**Exercise description:** Return verbatim everything from the start of the records down to and including the line that contains "step: Apply on".

Records from a data collection
>>>
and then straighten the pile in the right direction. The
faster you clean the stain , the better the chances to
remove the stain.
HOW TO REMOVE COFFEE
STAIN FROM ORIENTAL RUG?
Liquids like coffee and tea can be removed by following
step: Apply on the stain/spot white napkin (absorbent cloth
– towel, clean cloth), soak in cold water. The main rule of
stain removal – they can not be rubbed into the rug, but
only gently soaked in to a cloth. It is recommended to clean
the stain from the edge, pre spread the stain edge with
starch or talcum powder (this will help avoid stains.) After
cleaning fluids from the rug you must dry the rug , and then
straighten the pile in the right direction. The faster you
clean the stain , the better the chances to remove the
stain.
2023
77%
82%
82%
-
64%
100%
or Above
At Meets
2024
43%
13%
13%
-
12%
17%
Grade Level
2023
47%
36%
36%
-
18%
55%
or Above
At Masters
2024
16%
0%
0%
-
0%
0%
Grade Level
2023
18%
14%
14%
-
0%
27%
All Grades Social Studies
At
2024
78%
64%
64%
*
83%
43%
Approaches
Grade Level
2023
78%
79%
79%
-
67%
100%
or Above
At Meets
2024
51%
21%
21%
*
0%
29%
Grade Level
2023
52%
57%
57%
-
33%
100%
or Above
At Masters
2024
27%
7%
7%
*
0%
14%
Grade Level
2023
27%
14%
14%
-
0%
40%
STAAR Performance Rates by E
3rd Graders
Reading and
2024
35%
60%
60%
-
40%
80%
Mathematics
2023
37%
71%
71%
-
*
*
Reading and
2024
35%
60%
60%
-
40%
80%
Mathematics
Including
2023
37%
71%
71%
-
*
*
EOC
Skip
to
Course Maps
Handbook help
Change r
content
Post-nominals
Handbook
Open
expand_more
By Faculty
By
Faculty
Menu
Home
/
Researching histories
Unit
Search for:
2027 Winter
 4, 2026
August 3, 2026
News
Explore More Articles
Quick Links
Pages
<<<
**Result of this task:**
and then straighten the pile in the right direction. The
faster you clean the stain , the better the chances to
remove the stain.
HOW TO REMOVE COFFEE
STAIN FROM ORIENTAL RUG?
Liquids like coffee and tea can be removed by following
step: Apply on the stain/spot white napkin (absorbent cloth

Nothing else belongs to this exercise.